Pour les filières d’élevage, l’adaptation ne peut plus se limiter à “répondre après la crise”. Elle doit se structurer autour d’un paquet de résilience, combinant production, santé animale et gestion des risques :

  1. Institutionnaliser l’alerte précoce au niveau local
    Traduire les prévisions saisonnières et les alertes (sécheresse, crues) en consignes pratiques : plan de transhumance, sécurisation de l’eau, priorisation des animaux (noyau reproducteur), achats d’aliments, ventes anticipées.
  2. Sécuriser l’eau et l’aliment comme infrastructures critiques
    Réhabiliter/équiper des points d’eau, développer des solutions de stockage et de distribution, structurer des “banques fourragères” et des stocks stratégiques (fourrages conservés, sous-produits).
  3. Renforcer la prévention sanitaire en période de stress
    En période de sécheresse, la baisse d’état corporel augmente la sensibilité aux maladies ; après les pluies et inondations, la dynamique vectorielle et la promiscuité peuvent s’aggraver. Les plans de prévention doivent être saisonnalisés et articulés aux alertes climatiques.
  4. Déployer des mécanismes financiers de réduction des pertes
    Promouvoir des instruments adaptés : assurance indexée (pluie/pâturage), fonds d’urgence, crédit de reconstitution, incitations pour la vente anticipée (destocking) afin d’éviter l’effondrement total des actifs.
  5. Faire des médias et des relais communautaires des partenaires techniques
    Le message de Nairobi insiste sur la valeur des partenariats : médias + services météo + secteurs techniques. Dans l’élevage, cela suppose de former les relais (y compris radios rurales) pour délivrer une information compréhensible et actionnable, au bon moment, aux “derniers utilisateurs”.

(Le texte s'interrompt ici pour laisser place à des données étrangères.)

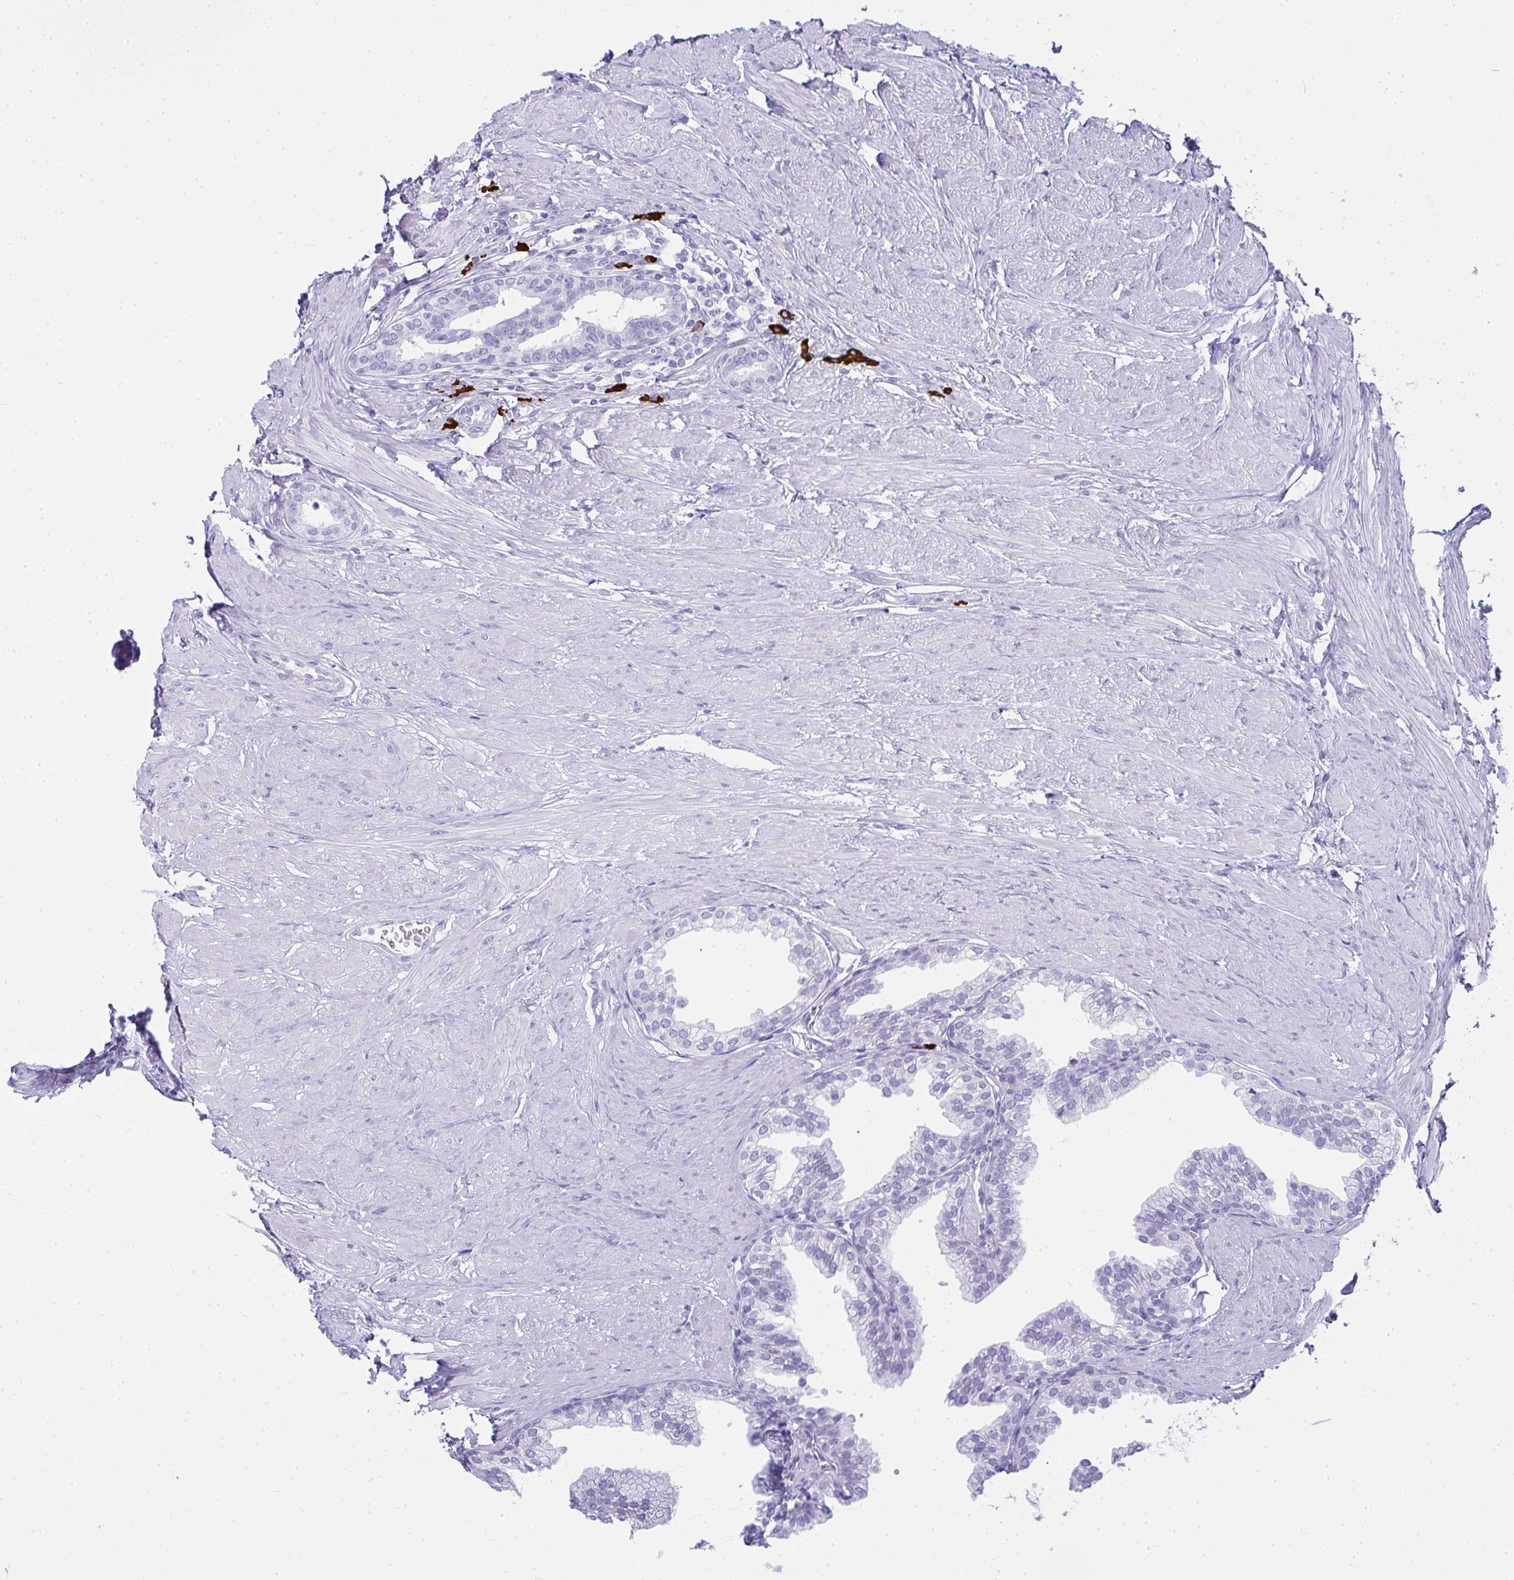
{"staining": {"intensity": "negative", "quantity": "none", "location": "none"}, "tissue": "prostate", "cell_type": "Glandular cells", "image_type": "normal", "snomed": [{"axis": "morphology", "description": "Normal tissue, NOS"}, {"axis": "topography", "description": "Prostate"}, {"axis": "topography", "description": "Peripheral nerve tissue"}], "caption": "Histopathology image shows no significant protein positivity in glandular cells of unremarkable prostate.", "gene": "CDADC1", "patient": {"sex": "male", "age": 55}}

Enjeux pour les décideurs : de la crise récurrente à la politique de résilience

La séquence 2020–2022 (et ses prolongements) met en évidence un besoin de gouvernance : lier politiques d’élevage, systèmes d’alerte précoce, protection sociale et services vétérinaires dans un même dispositif. L’OMM rappelle d’ailleurs l’importance de l’action anticipatoire et du renforcement des services climatiques pour protéger vies et moyens d’existence.